Jessica Ailani, MD: Getting back to your earlier question about, do we have any early clinical data about if you don’t respond to the receptor binding, do you respond? We have seen some patients make the transition over, and they are responding to different items. So, those that were on the erenumab that was released earlier, who then transferred over to galcanezumab or fremanezumab…are starting to see responses when they weren’t seeing them before. That’s a very early, very small number, but we are seeing them.

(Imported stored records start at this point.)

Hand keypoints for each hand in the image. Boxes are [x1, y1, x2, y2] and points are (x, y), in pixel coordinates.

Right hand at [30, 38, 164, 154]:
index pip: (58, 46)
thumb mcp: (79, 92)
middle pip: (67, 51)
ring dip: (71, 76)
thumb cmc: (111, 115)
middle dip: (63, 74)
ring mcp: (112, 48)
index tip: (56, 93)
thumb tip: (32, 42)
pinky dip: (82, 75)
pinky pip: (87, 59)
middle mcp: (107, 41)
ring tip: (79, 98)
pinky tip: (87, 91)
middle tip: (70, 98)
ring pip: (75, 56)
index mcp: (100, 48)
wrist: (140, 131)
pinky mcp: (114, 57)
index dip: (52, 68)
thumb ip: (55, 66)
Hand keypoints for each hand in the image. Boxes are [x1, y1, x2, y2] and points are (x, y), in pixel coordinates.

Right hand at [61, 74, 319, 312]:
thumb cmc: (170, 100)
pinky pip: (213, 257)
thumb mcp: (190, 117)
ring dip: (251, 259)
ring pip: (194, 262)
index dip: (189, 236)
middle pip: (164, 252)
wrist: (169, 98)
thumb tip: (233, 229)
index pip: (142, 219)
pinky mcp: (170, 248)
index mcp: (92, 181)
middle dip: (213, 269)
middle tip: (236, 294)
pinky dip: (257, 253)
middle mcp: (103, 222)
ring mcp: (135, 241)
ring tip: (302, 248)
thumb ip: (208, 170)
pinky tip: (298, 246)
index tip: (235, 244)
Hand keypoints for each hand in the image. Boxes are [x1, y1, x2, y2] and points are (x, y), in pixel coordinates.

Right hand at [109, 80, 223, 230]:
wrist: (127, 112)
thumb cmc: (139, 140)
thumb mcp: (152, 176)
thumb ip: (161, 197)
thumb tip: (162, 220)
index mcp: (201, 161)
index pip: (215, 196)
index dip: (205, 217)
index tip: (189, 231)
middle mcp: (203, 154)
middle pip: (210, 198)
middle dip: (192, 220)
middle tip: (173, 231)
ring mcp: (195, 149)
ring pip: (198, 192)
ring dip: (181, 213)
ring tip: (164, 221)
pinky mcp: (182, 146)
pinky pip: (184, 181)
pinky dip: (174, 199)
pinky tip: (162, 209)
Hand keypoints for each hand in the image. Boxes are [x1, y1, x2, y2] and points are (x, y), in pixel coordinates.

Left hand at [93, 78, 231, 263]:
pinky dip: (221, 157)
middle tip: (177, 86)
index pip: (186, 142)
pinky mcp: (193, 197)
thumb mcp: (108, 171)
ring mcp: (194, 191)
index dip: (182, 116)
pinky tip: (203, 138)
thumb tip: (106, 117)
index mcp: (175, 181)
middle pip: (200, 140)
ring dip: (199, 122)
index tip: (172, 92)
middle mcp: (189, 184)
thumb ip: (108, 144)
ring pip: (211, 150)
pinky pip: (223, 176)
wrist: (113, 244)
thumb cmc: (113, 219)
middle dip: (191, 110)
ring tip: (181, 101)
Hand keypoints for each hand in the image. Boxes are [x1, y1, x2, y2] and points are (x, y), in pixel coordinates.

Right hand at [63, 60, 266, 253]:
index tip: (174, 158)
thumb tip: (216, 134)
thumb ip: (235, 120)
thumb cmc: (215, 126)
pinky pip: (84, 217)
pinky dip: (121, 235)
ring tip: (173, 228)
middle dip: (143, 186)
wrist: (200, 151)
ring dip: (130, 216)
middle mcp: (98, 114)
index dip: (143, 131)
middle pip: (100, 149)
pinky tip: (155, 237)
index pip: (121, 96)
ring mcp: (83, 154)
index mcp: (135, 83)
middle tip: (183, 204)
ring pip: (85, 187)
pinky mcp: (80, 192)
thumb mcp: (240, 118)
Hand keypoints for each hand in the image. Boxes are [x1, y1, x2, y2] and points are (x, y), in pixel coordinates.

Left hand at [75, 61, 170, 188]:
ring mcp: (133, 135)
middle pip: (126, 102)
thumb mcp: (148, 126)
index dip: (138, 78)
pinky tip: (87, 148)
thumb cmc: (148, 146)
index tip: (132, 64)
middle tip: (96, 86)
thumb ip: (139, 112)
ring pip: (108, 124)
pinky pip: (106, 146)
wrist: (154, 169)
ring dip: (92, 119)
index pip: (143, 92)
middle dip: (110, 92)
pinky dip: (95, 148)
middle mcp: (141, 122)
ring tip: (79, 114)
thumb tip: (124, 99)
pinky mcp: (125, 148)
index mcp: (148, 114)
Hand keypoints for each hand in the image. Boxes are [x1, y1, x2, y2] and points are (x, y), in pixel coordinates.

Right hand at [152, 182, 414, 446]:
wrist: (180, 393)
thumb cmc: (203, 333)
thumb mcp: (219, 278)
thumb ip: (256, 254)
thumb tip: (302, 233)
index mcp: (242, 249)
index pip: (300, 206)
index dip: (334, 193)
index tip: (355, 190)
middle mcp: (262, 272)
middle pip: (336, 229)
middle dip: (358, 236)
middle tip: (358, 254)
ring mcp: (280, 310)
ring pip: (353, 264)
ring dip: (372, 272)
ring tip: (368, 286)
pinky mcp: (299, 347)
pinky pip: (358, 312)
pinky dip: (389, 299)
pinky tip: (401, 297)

David Dodick, MD: And the reason I bring it up, of course, is that I think it’s important for neurologists to be able to counsel and speak to their patients and say that, you know, there may be a reason to believe that you may respond to one even if you’ve not responded to the other, even if they target the same pathway. We’ve seen this with triptans, right? They’re all 1B, 1D agonists.
Stephen Silberstein, MD: And partially F.
David Dodick, MD: And partially F, a few of them. But nevertheless, they all sort of target the same receptor, so why would you respond to one and not the other? Yet we had 25 years of experience that tells us that that happens all the time.
Jessica Ailani, MD: Well, another interesting question is, if you respond to one CGRP-binding, ligand-binding drug, would you not respond or would you respond to the other? And if you have an adverse reaction to one, would you have that to another? Is the adverse reaction really related to the excipient, and the excipients are different in each 1 of these? Or is really related to the monoclonal antibody itself? And I think this is going to be an amazing time to learn about this because, I agree, I think there’s a similarity to the triptan, and sometimes the reactions that people have to the product that makes it “It doesn’t work because I’m not tolerating it,” and just by making the switch, they tolerate it better, and now it’s working well.